INPUT

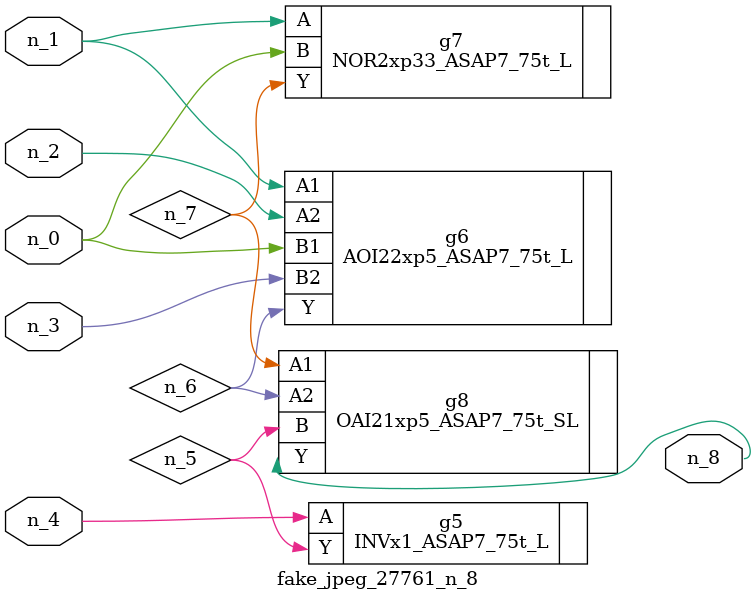
<source format=v>
module fake_jpeg_27761_n_8 (n_3, n_2, n_1, n_0, n_4, n_8);

input n_3;
input n_2;
input n_1;
input n_0;
input n_4;

output n_8;

wire n_6;
wire n_5;
wire n_7;

INVx1_ASAP7_75t_L g5 ( 
.A(n_4),
.Y(n_5)
);

AOI22xp5_ASAP7_75t_L g6 ( 
.A1(n_1),
.A2(n_2),
.B1(n_0),
.B2(n_3),
.Y(n_6)
);

NOR2xp33_ASAP7_75t_L g7 ( 
.A(n_1),
.B(n_0),
.Y(n_7)
);

OAI21xp5_ASAP7_75t_SL g8 ( 
.A1(n_7),
.A2(n_6),
.B(n_5),
.Y(n_8)
);


endmodule
</source>
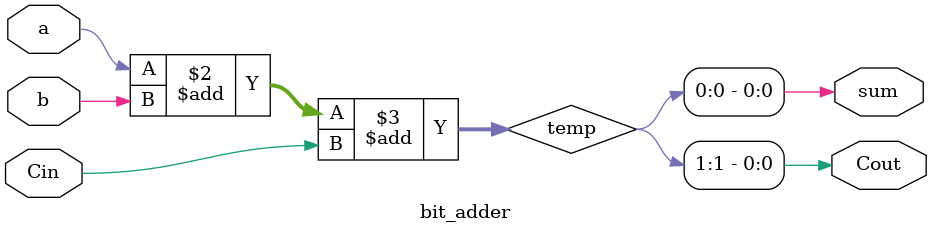
<source format=v>
module bit_adder(a, b, Cin, Cout, sum);

input [0:0] a, b, Cin;
output [0:0] Cout, sum;
reg [1:0] temp;

assign Cout = temp[1];
assign sum = temp[0];
 
always @(a or b or Cin)
	temp <= a + b + Cin;
	
endmodule
</source>
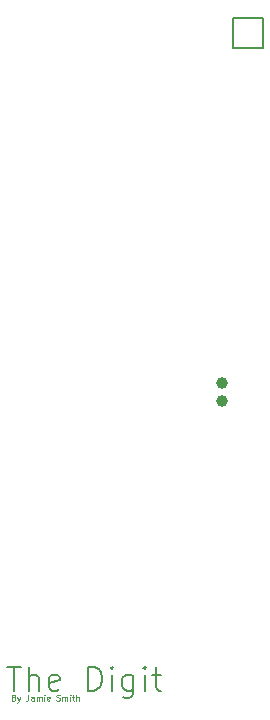
<source format=gbr>
%TF.GenerationSoftware,KiCad,Pcbnew,(6.0.7)*%
%TF.CreationDate,2022-08-09T03:43:16+01:00*%
%TF.ProjectId,digitsbest,64696769-7473-4626-9573-742e6b696361,v1.0.0*%
%TF.SameCoordinates,Original*%
%TF.FileFunction,Legend,Top*%
%TF.FilePolarity,Positive*%
%FSLAX46Y46*%
G04 Gerber Fmt 4.6, Leading zero omitted, Abs format (unit mm)*
G04 Created by KiCad (PCBNEW (6.0.7)) date 2022-08-09 03:43:16*
%MOMM*%
%LPD*%
G01*
G04 APERTURE LIST*
%ADD10C,0.050000*%
%ADD11C,0.150000*%
%ADD12C,1.000000*%
G04 APERTURE END LIST*
D10*
X147689428Y-145760285D02*
X147760857Y-145784095D01*
X147784666Y-145807904D01*
X147808476Y-145855523D01*
X147808476Y-145926952D01*
X147784666Y-145974571D01*
X147760857Y-145998380D01*
X147713238Y-146022190D01*
X147522761Y-146022190D01*
X147522761Y-145522190D01*
X147689428Y-145522190D01*
X147737047Y-145546000D01*
X147760857Y-145569809D01*
X147784666Y-145617428D01*
X147784666Y-145665047D01*
X147760857Y-145712666D01*
X147737047Y-145736476D01*
X147689428Y-145760285D01*
X147522761Y-145760285D01*
X147975142Y-145688857D02*
X148094190Y-146022190D01*
X148213238Y-145688857D02*
X148094190Y-146022190D01*
X148046571Y-146141238D01*
X148022761Y-146165047D01*
X147975142Y-146188857D01*
X148927523Y-145522190D02*
X148927523Y-145879333D01*
X148903714Y-145950761D01*
X148856095Y-145998380D01*
X148784666Y-146022190D01*
X148737047Y-146022190D01*
X149379904Y-146022190D02*
X149379904Y-145760285D01*
X149356095Y-145712666D01*
X149308476Y-145688857D01*
X149213238Y-145688857D01*
X149165619Y-145712666D01*
X149379904Y-145998380D02*
X149332285Y-146022190D01*
X149213238Y-146022190D01*
X149165619Y-145998380D01*
X149141809Y-145950761D01*
X149141809Y-145903142D01*
X149165619Y-145855523D01*
X149213238Y-145831714D01*
X149332285Y-145831714D01*
X149379904Y-145807904D01*
X149618000Y-146022190D02*
X149618000Y-145688857D01*
X149618000Y-145736476D02*
X149641809Y-145712666D01*
X149689428Y-145688857D01*
X149760857Y-145688857D01*
X149808476Y-145712666D01*
X149832285Y-145760285D01*
X149832285Y-146022190D01*
X149832285Y-145760285D02*
X149856095Y-145712666D01*
X149903714Y-145688857D01*
X149975142Y-145688857D01*
X150022761Y-145712666D01*
X150046571Y-145760285D01*
X150046571Y-146022190D01*
X150284666Y-146022190D02*
X150284666Y-145688857D01*
X150284666Y-145522190D02*
X150260857Y-145546000D01*
X150284666Y-145569809D01*
X150308476Y-145546000D01*
X150284666Y-145522190D01*
X150284666Y-145569809D01*
X150713238Y-145998380D02*
X150665619Y-146022190D01*
X150570380Y-146022190D01*
X150522761Y-145998380D01*
X150498952Y-145950761D01*
X150498952Y-145760285D01*
X150522761Y-145712666D01*
X150570380Y-145688857D01*
X150665619Y-145688857D01*
X150713238Y-145712666D01*
X150737047Y-145760285D01*
X150737047Y-145807904D01*
X150498952Y-145855523D01*
X151308476Y-145998380D02*
X151379904Y-146022190D01*
X151498952Y-146022190D01*
X151546571Y-145998380D01*
X151570380Y-145974571D01*
X151594190Y-145926952D01*
X151594190Y-145879333D01*
X151570380Y-145831714D01*
X151546571Y-145807904D01*
X151498952Y-145784095D01*
X151403714Y-145760285D01*
X151356095Y-145736476D01*
X151332285Y-145712666D01*
X151308476Y-145665047D01*
X151308476Y-145617428D01*
X151332285Y-145569809D01*
X151356095Y-145546000D01*
X151403714Y-145522190D01*
X151522761Y-145522190D01*
X151594190Y-145546000D01*
X151808476Y-146022190D02*
X151808476Y-145688857D01*
X151808476Y-145736476D02*
X151832285Y-145712666D01*
X151879904Y-145688857D01*
X151951333Y-145688857D01*
X151998952Y-145712666D01*
X152022761Y-145760285D01*
X152022761Y-146022190D01*
X152022761Y-145760285D02*
X152046571Y-145712666D01*
X152094190Y-145688857D01*
X152165619Y-145688857D01*
X152213238Y-145712666D01*
X152237047Y-145760285D01*
X152237047Y-146022190D01*
X152475142Y-146022190D02*
X152475142Y-145688857D01*
X152475142Y-145522190D02*
X152451333Y-145546000D01*
X152475142Y-145569809D01*
X152498952Y-145546000D01*
X152475142Y-145522190D01*
X152475142Y-145569809D01*
X152641809Y-145688857D02*
X152832285Y-145688857D01*
X152713238Y-145522190D02*
X152713238Y-145950761D01*
X152737047Y-145998380D01*
X152784666Y-146022190D01*
X152832285Y-146022190D01*
X152998952Y-146022190D02*
X152998952Y-145522190D01*
X153213238Y-146022190D02*
X153213238Y-145760285D01*
X153189428Y-145712666D01*
X153141809Y-145688857D01*
X153070380Y-145688857D01*
X153022761Y-145712666D01*
X152998952Y-145736476D01*
D11*
X147146190Y-143176761D02*
X148289047Y-143176761D01*
X147717619Y-145176761D02*
X147717619Y-143176761D01*
X148955714Y-145176761D02*
X148955714Y-143176761D01*
X149812857Y-145176761D02*
X149812857Y-144129142D01*
X149717619Y-143938666D01*
X149527142Y-143843428D01*
X149241428Y-143843428D01*
X149050952Y-143938666D01*
X148955714Y-144033904D01*
X151527142Y-145081523D02*
X151336666Y-145176761D01*
X150955714Y-145176761D01*
X150765238Y-145081523D01*
X150670000Y-144891047D01*
X150670000Y-144129142D01*
X150765238Y-143938666D01*
X150955714Y-143843428D01*
X151336666Y-143843428D01*
X151527142Y-143938666D01*
X151622380Y-144129142D01*
X151622380Y-144319619D01*
X150670000Y-144510095D01*
X154003333Y-145176761D02*
X154003333Y-143176761D01*
X154479523Y-143176761D01*
X154765238Y-143272000D01*
X154955714Y-143462476D01*
X155050952Y-143652952D01*
X155146190Y-144033904D01*
X155146190Y-144319619D01*
X155050952Y-144700571D01*
X154955714Y-144891047D01*
X154765238Y-145081523D01*
X154479523Y-145176761D01*
X154003333Y-145176761D01*
X156003333Y-145176761D02*
X156003333Y-143843428D01*
X156003333Y-143176761D02*
X155908095Y-143272000D01*
X156003333Y-143367238D01*
X156098571Y-143272000D01*
X156003333Y-143176761D01*
X156003333Y-143367238D01*
X157812857Y-143843428D02*
X157812857Y-145462476D01*
X157717619Y-145652952D01*
X157622380Y-145748190D01*
X157431904Y-145843428D01*
X157146190Y-145843428D01*
X156955714Y-145748190D01*
X157812857Y-145081523D02*
X157622380Y-145176761D01*
X157241428Y-145176761D01*
X157050952Y-145081523D01*
X156955714Y-144986285D01*
X156860476Y-144795809D01*
X156860476Y-144224380D01*
X156955714Y-144033904D01*
X157050952Y-143938666D01*
X157241428Y-143843428D01*
X157622380Y-143843428D01*
X157812857Y-143938666D01*
X158765238Y-145176761D02*
X158765238Y-143843428D01*
X158765238Y-143176761D02*
X158670000Y-143272000D01*
X158765238Y-143367238D01*
X158860476Y-143272000D01*
X158765238Y-143176761D01*
X158765238Y-143367238D01*
X159431904Y-143843428D02*
X160193809Y-143843428D01*
X159717619Y-143176761D02*
X159717619Y-144891047D01*
X159812857Y-145081523D01*
X160003333Y-145176761D01*
X160193809Y-145176761D01*
%TO.C,*%
%TO.C,MCU1*%
%TO.C,*%
%TO.C,MCU1*%
X168809718Y-90789276D02*
X166269718Y-90789276D01*
X166269718Y-90789276D02*
X166269718Y-88249276D01*
X168809718Y-88249276D02*
X168809718Y-90789276D01*
X168809718Y-88249276D02*
X166269718Y-88249276D01*
%TD*%
D12*
%TO.C,*%
X165354000Y-120638000D03*
X165354000Y-119138000D03*
%TD*%
M02*

</source>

WHAT IS EXPECTED
Each line in which the string "KiCad" is found must be copied from the data.

RESULT OF THE EXERCISE
%TF.GenerationSoftware,KiCad,Pcbnew,(6.0.7)*%
G04 Created by KiCad (PCBNEW (6.0.7)) date 2022-08-09 03:43:16*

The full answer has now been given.